* **Task instructions**: Wherever "PlacesAuthorizationStatus" appears in the records below, copy the line that holds it.

* **Provided records**:
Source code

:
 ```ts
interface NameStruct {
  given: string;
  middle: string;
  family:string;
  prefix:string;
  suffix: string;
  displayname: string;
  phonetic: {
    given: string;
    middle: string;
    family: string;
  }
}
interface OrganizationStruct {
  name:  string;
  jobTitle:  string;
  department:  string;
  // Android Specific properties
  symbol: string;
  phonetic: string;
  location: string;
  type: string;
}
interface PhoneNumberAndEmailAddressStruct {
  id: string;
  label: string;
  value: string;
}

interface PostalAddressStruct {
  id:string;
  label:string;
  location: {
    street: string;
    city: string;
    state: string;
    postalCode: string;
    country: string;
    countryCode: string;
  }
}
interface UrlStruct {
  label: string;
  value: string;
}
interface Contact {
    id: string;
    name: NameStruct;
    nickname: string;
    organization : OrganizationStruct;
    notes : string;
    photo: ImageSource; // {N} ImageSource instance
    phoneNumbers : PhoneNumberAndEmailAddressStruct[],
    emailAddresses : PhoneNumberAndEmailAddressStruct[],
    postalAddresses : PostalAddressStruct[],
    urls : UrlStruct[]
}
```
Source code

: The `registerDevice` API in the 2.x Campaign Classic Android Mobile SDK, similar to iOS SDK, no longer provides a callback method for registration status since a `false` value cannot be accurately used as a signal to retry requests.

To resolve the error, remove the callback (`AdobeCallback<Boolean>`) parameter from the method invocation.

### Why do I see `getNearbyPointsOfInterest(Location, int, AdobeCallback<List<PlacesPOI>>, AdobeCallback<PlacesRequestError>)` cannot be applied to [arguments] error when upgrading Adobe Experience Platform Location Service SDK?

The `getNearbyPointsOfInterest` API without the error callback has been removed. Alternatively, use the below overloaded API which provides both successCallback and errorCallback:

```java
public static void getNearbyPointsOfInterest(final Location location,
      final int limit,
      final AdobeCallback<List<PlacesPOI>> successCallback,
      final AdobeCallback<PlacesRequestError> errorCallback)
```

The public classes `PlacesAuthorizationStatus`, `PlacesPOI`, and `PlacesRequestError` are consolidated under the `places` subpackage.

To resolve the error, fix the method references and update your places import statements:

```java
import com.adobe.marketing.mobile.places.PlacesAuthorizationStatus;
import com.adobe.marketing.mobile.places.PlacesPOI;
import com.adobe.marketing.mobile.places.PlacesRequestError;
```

* **Problem solution**:
The public classes `PlacesAuthorizationStatus`, `PlacesPOI`, and `PlacesRequestError` are consolidated under the `places` subpackage.
import com.adobe.marketing.mobile.places.PlacesAuthorizationStatus;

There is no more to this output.